Sunday, November 21, 2004

OUCH! A Lesson in Pain



Now that I look more closely at the “blueprints” of the “incident” I realize that it was closer to five feet high and six feet across. However, in no way did that make the impact with the concrete any softer or the bruise on my tail bone (ass) less painful.

Kids don’t try this at home and certainly don’t try it while you are out on break from your grad school class entitled “Teaching Science to Elementary Students”
I just hope we’ve all learned something from this instructional demonstration.
Any Questions?


13 comments:

Minty Twat said...

Why?

Because it was there?

kranki said...

No, it's not the reason that some adventurous spirts give for wanting to climb vast mountains. That would be somehow noble or inspiring or rational. I did it because I had been sitting in a classroom for four hours, and then I had a great big ice cream shake. Honestly it didn't seem the least bit dangerous at the time. Pure Sugar induced confidence. Also, I blame Hollywood and the Media, especially that Spiderman movie. I'm going to sue the bastards.

Minty Twat said...

Well, as a lawyer I can't praise you highly enough for contemplating that sort of litigation. You would basically be doing a public service. These film moguls must be taught that encouraging the easily suggestable can have repercussions.

Or we could just sue your parents for producing such a silly child.

Diana Gallagher said...

Wonderful picture. Very instructional.

ms fits said...

Kranki, your poor arse!


Also, you are a bit of a dick. What were you thinking?

I recommend sitting on a hot water bottle.

knifey said...

Holy Crap!

I also have several bruised coccygeal vertebrae!
I sat on the road at 90 kilometres an hour, and hurt my motorbike.

I can't draw you a picture though, I'm crap.

*soothing ass-healing vibes*

Anonymous said...

Hi. You left some comments in my livejournal (user: linne) thanking me for the compliment on your pictorial. You're welcome. But please refrain from spamming my LJ account in the future (you replied with the link to one of my readers). Thanks.

kranki said...

Spamming? I don't even own any Spam. It's hurtful to tell somebody that you think of them as Spam.

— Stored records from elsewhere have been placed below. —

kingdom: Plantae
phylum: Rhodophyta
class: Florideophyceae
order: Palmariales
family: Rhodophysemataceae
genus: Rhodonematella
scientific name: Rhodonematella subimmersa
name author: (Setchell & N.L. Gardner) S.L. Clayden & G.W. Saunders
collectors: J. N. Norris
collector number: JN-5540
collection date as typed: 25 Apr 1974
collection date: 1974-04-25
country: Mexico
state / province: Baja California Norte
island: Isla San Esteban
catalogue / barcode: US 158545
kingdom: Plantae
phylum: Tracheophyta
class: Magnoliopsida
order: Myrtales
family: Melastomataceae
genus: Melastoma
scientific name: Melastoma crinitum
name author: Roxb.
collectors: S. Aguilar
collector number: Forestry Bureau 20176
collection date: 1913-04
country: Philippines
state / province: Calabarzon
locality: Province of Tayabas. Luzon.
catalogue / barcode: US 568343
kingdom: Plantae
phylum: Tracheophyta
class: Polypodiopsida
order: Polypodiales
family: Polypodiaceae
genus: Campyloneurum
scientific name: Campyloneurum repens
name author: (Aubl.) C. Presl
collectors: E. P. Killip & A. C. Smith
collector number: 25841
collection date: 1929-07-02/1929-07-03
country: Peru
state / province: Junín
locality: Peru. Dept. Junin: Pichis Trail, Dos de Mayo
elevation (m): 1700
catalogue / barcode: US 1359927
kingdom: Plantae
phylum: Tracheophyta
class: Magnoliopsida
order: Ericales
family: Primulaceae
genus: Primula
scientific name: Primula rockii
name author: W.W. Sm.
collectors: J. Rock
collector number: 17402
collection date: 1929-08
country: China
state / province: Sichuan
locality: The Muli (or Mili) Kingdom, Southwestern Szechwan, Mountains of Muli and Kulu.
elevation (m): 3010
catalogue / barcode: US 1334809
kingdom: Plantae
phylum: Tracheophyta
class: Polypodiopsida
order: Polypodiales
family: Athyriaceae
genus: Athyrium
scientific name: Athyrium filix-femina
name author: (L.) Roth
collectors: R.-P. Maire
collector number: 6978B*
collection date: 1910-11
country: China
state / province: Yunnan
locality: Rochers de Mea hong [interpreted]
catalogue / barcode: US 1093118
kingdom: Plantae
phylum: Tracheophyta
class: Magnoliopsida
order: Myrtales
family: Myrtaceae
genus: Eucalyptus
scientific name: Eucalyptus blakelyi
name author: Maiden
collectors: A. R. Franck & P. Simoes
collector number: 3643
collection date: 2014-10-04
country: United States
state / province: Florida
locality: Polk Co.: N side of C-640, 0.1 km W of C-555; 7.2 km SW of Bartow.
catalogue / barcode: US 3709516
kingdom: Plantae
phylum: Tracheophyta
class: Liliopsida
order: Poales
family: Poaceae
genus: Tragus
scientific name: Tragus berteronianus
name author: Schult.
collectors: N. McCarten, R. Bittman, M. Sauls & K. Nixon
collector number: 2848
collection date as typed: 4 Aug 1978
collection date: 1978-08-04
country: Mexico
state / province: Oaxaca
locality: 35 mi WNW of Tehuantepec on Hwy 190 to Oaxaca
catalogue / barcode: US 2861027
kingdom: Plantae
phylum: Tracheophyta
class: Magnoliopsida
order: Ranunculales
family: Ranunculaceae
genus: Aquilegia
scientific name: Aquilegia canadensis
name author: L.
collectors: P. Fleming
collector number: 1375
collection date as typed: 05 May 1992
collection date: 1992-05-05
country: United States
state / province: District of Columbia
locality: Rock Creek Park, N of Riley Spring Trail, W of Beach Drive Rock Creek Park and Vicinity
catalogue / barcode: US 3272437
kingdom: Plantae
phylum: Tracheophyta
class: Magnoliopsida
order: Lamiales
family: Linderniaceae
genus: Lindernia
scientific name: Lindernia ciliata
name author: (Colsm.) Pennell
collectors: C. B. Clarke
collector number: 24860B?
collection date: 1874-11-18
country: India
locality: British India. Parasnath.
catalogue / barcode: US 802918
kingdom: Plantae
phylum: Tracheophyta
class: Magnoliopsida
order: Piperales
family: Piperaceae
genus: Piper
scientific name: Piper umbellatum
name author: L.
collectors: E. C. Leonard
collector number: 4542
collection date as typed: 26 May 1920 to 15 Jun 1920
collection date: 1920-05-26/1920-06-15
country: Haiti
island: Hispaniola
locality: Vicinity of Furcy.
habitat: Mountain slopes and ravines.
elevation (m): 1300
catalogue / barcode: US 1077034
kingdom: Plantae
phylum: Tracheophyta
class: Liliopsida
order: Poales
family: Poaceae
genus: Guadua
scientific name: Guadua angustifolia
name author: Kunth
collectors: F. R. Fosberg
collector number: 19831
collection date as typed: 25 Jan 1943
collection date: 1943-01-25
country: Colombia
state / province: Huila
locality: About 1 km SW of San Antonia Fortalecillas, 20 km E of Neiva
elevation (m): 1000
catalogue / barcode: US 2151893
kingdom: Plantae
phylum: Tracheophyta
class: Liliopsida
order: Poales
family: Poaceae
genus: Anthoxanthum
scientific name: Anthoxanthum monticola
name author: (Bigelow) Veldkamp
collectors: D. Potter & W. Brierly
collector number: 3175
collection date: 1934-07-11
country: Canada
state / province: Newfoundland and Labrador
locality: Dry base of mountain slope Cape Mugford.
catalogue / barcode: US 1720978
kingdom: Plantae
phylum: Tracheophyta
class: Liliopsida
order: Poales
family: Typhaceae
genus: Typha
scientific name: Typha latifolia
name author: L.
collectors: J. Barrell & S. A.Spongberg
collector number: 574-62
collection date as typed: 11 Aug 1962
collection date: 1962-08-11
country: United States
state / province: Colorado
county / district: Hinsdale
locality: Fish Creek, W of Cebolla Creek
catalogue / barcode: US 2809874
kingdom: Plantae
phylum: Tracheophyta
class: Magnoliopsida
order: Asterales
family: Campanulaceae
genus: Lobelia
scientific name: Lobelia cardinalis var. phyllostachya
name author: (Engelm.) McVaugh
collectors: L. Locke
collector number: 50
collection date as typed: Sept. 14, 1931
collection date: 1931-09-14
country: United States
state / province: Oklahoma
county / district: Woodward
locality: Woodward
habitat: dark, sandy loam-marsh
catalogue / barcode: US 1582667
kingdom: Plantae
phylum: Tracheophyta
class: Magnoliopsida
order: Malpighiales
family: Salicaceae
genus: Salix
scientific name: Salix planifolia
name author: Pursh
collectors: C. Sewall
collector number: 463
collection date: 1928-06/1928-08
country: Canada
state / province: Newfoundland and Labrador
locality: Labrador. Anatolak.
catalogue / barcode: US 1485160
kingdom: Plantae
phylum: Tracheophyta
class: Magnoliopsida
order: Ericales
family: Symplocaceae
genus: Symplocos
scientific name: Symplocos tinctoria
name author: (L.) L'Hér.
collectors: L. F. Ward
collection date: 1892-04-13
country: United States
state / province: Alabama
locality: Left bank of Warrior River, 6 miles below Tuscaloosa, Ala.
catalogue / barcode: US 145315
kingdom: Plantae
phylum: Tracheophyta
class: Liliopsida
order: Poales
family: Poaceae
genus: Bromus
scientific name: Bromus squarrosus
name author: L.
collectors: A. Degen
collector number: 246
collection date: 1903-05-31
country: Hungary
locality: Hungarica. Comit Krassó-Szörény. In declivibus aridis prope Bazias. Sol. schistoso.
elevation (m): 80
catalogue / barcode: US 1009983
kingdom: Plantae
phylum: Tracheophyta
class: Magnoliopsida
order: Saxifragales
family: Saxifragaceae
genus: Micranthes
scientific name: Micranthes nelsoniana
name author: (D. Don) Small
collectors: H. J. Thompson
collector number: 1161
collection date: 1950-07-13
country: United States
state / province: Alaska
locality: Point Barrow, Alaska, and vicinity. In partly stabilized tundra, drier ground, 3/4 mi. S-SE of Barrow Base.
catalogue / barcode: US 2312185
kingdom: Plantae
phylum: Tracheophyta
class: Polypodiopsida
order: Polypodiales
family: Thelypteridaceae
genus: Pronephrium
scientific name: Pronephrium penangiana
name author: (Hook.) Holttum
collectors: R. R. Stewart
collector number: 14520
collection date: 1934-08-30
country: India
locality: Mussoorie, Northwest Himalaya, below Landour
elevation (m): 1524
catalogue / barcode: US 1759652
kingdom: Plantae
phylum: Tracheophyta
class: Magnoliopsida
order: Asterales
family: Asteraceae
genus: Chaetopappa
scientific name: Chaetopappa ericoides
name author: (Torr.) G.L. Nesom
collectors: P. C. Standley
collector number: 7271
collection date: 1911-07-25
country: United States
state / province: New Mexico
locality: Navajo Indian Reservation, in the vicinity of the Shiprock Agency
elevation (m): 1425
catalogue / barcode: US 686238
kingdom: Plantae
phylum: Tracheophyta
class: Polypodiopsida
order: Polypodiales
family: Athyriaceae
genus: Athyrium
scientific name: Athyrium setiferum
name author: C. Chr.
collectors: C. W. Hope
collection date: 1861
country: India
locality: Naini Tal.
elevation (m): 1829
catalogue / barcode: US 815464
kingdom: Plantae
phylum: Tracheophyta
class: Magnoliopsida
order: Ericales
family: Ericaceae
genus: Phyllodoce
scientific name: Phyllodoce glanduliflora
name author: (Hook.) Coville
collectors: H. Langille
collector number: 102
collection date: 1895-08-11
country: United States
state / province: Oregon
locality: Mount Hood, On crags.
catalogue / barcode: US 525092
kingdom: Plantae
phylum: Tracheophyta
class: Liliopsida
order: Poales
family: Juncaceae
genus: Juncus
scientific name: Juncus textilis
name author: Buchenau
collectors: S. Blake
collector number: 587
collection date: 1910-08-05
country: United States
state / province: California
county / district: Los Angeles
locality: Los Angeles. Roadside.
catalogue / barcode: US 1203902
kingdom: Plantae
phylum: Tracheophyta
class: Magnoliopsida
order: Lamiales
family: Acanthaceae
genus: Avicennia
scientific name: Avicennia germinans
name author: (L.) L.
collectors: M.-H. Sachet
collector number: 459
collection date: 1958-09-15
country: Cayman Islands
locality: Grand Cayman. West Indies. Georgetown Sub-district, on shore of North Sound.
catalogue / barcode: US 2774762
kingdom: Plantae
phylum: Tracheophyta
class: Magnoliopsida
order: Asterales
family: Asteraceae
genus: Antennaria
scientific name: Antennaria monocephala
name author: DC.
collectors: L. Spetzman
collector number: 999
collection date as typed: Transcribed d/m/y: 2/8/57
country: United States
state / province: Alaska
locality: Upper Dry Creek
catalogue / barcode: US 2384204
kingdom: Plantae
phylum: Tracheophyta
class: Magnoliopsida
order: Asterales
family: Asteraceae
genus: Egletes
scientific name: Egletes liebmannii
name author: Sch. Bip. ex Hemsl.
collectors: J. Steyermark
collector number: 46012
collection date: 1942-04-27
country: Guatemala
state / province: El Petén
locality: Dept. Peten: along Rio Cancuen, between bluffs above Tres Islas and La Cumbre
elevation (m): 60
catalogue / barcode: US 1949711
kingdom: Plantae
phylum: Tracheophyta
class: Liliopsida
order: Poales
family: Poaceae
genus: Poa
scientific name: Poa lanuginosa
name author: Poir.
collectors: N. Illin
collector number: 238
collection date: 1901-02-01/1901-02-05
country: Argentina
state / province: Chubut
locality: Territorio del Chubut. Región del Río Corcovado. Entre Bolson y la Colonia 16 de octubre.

I hope nobody was hurt?

Burnt Karma said...

At least this is one physics lesson the elementary children won't forget!

Warren said...

You're whack!! I'd be concerned if you were teaching my kids...Keep up the crazy chronicles! You're becoming a legend in these parts of the world

Sherriff said...

I find it amazing that not only did you attempt the jump with a keyboard in your pocket, but that the letters spookily spelt out "ouch" when you landed...

*insert spooky sci-fi sound fx here

kranki said...

Knifey: Let me wish your lower vertebrae a speedy recovery. Thank you for the positive ass healing vibes. How'd you wreck you hog? (motorcycle)

Fits: When you say I'm a "dick" you mean that in a daring-have-no-fear-carpe-diem, swashbuckler sort of way. Right?

Sheriff: I thought the keyboard would help my aerodynamics.

Warren: You're much too kind, but just for you I'll continue to to engage in dangerous and potentially amusing behaviour.

kranki said...

Minty: I would like to avoid sewing my family, despite the fact that lawyers, solicitors, barristers (??? which do what???) like that sort of aggressive litigation. I would like to sue the person who invented concrete? And if we can't take the Ancient Romans to court, then let's go after those bastards who built the structure and failed to post a "Do Not Try and Jump From Here to Here" sign. Blatant Negligence!